New Years rolls around and I’m feeling pretty unsatisfied about the whole year. And I’m talking to my friend Mr. Yes about our various project ideas. Mostly his ideas, I don’t really have any at this point. He starts talking about some story collection idea of his, and somehow the word “animate” comes up, as in the adjective, not the verb. But I take it to mean the verb, and this jogs my memory of a painting I did while I was working on ROTOR. The painting is based on a zoetrope, a very early device for creating simple, looping animations. With part of a moon cycle drawn above it, because to me that seemed like a very natural, very simple looping animation. Roughly a frame a day, and then it loops every month.

This painting was going to be the cover for my short story collection. Loops and animation were going to be a significant theme. And I’m still stuck on the themes an ideas of ROTOR. I kind of have blue balls from not having made those ideas real. And on New Years I zero in on a very specific, but minor aspect of ROTOR. The Church of Three Rivers, a mysterious cult that a mysterious, seemingly all-powerful woman is in charge of. They are one of the major forces that lobby for Project ROTOR to be constructed. My original plan was for this cult to only be mentioned, MAYBE appear in one story.

Instead I decide to focus in on this aspect of it. Cults are a fascinating thing, and I suddenly really wanted to make a series about a cult. But not a regular cult. Something with a twist. And something utilizing the concepts and themes I had created for ROTOR. And so eventually The Church of Three Rivers expanded and shoved all the other plot elements out of the way. And ROTOR started to turn into Floatillion.

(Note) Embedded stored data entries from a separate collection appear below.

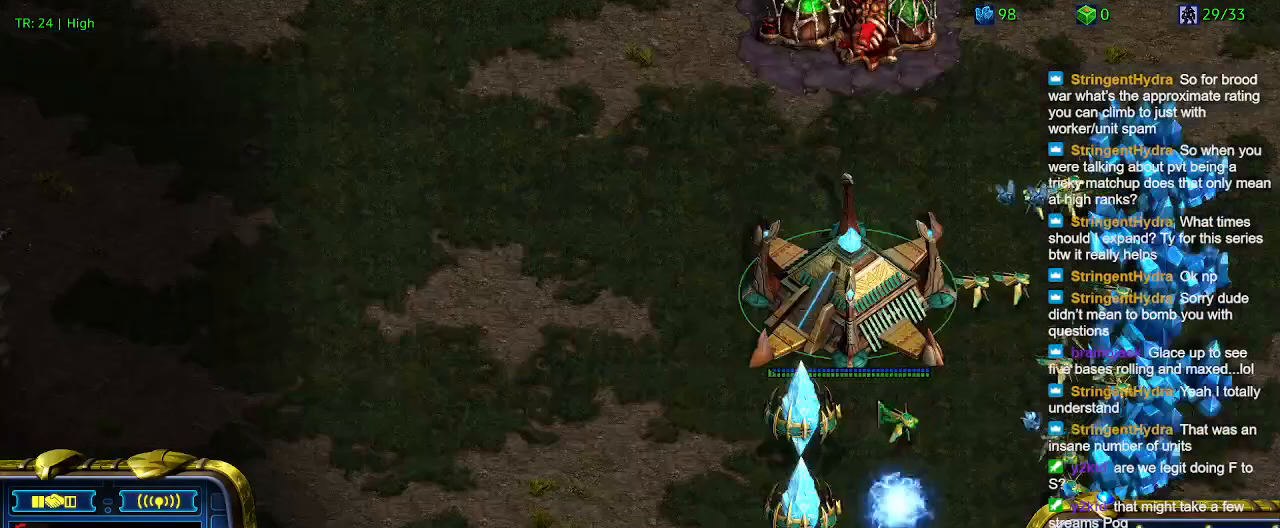
{"keys": [], "events": []}
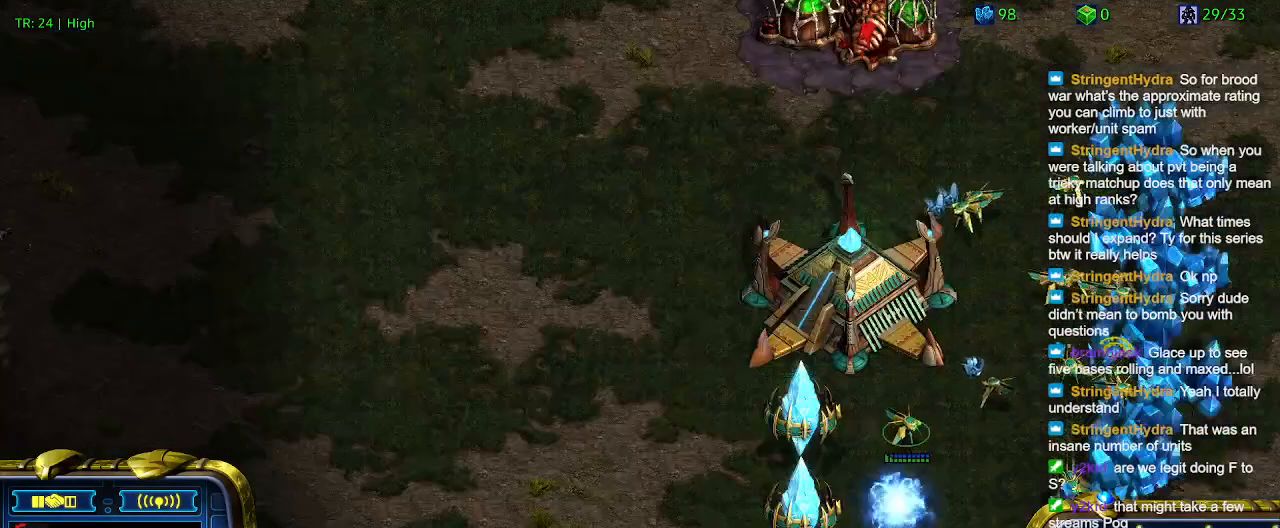
{"keys": [], "events": [[366, "1", "down"], [500, "1", "up"]]}
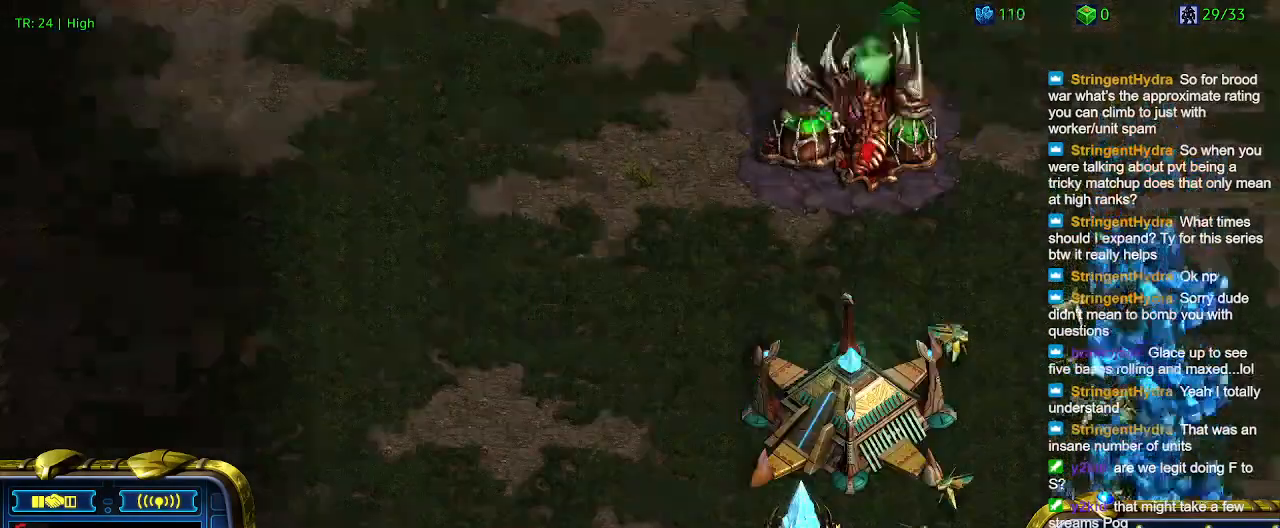
{"keys": ["1"], "events": [[33, "2", "down"], [133, "2", "up"], [466, "1", "down"]]}
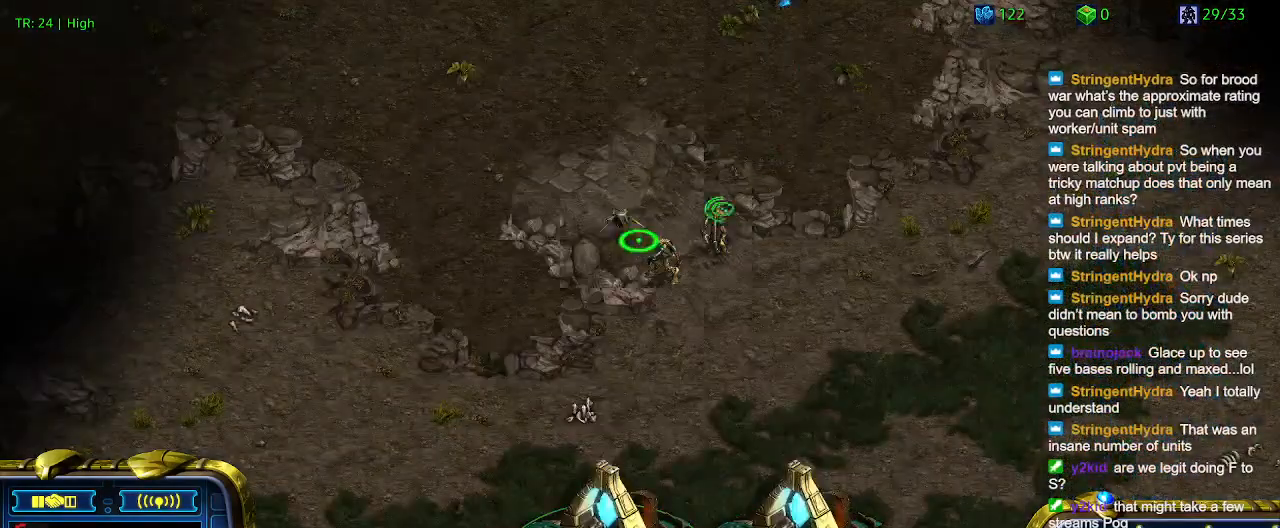
{"keys": [], "events": [[100, "1", "up"], [433, "2", "down"], [500, "2", "up"]]}
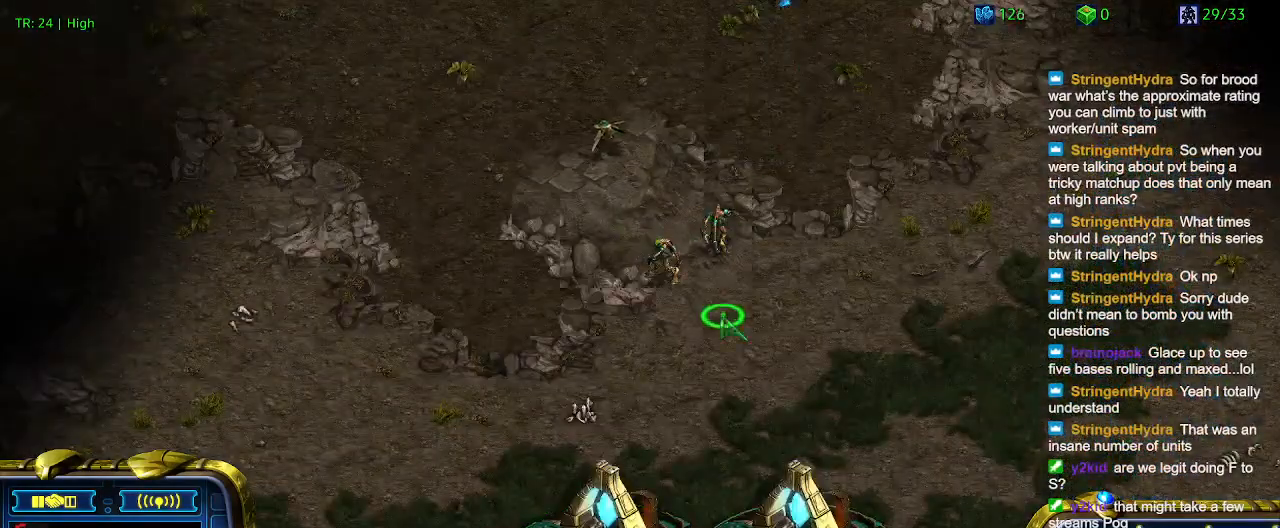
{"keys": [], "events": []}
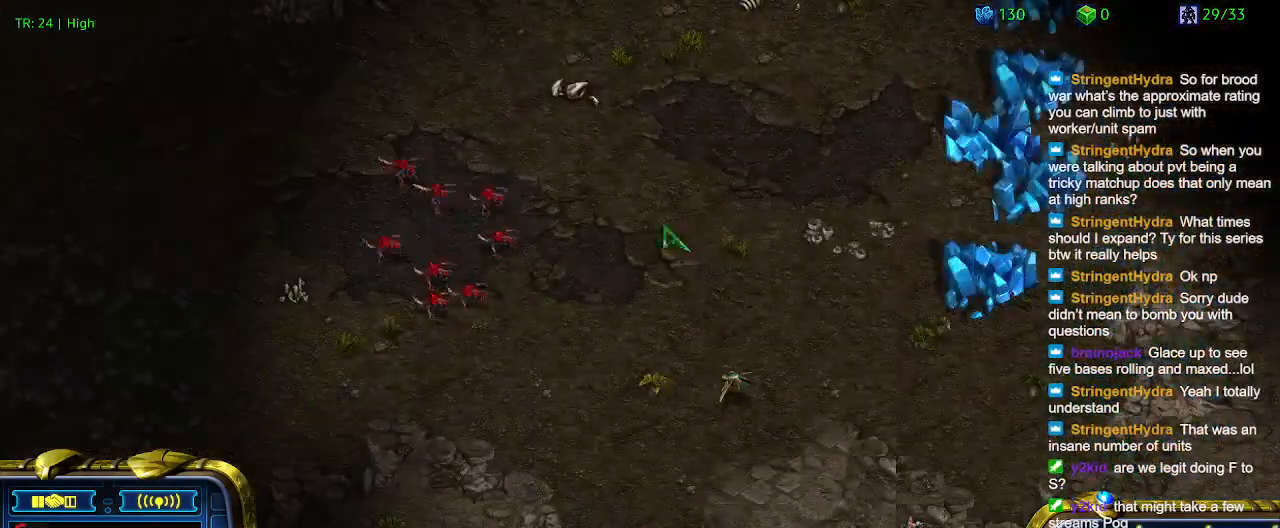
{"keys": [], "events": []}
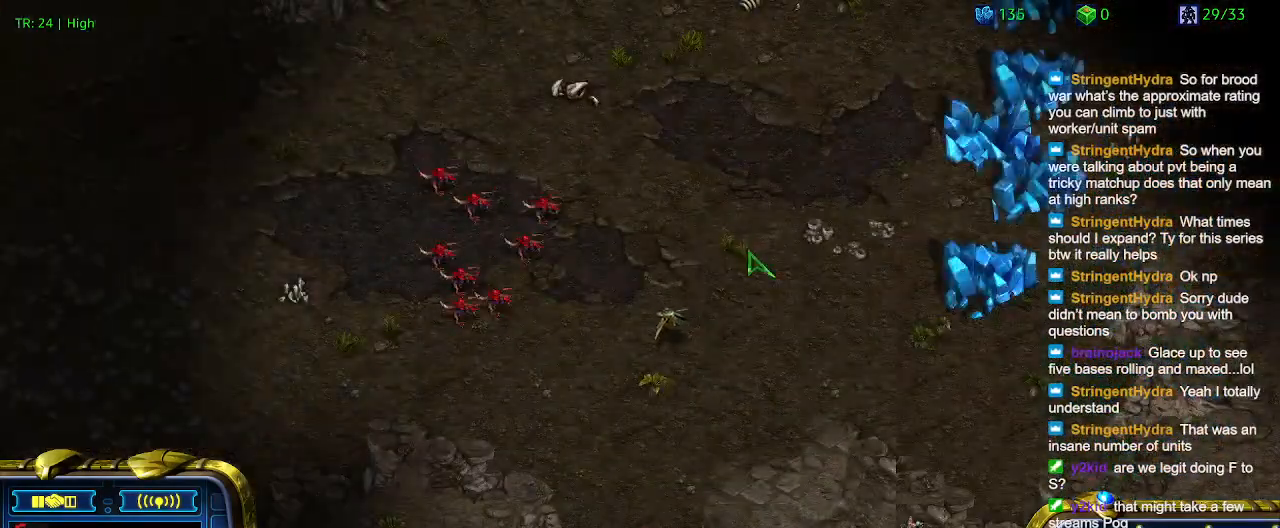
{"keys": [], "events": []}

But what’s a series without a main character? I drew Mask Boy for the first time at exactly midnight, on a piece of graph paper that was laying around. I wanted a character to welcome in this new, productive year with me. But I wanted something simple, like Mickey Mouse. So I took the black part of Mickey’s head, cut off the ears, expanded his little widows peak, and stuck it on a drawing kid wearing a hoodie. I named him Mask Boy because his helmet thing reminded me of a mask, plus I just liked the sound of it. And so Mask Boy was born on exactly New Years Day, 2011. He’s a year old as of January 1st, 2012. Here’s the first few drawings of him:

But Mask Boy and Floatillion didn’t come together until much later. He used to be just a character I drew. I didn’t have a series for him or anything, and didn’t know what he was even like. Later on I started thinking about the cult idea in more detail, and I kept imagining this kid playing this his friends, and it was Mask Boy, he was the kid. Mask Boy was playing with his friends and having a lot of fun, but then you zoomed in, into the black of his helmet, and you could see his true thoughts. Everything was hazy and red, he was playing but he didn’t know why. He wasn’t happy, he had just been trained to look like he was having fun. And that’s how Mask Boy and Floatillion connected. And where a lot of the themes for Floatillion, like the red dream river, came from.

But really Floatillion started when SBboard became a comic site. It used to be a bunch of different things, but Buff had been uploading his Nice Guys for a while, and then Trent joined in with Gay Cat. I joined in just because it seemed like a fun thing to do. Didn’t give it a lot of thought. I tried doing a gag comic at first, but that was hard. So decided to just go for it with this cult idea. So with a very vague idea in my head, I made the first comic. And then I kept making them. And I won’t stop making them until this story is finished.

Thanks for listening, you’re all my golden children.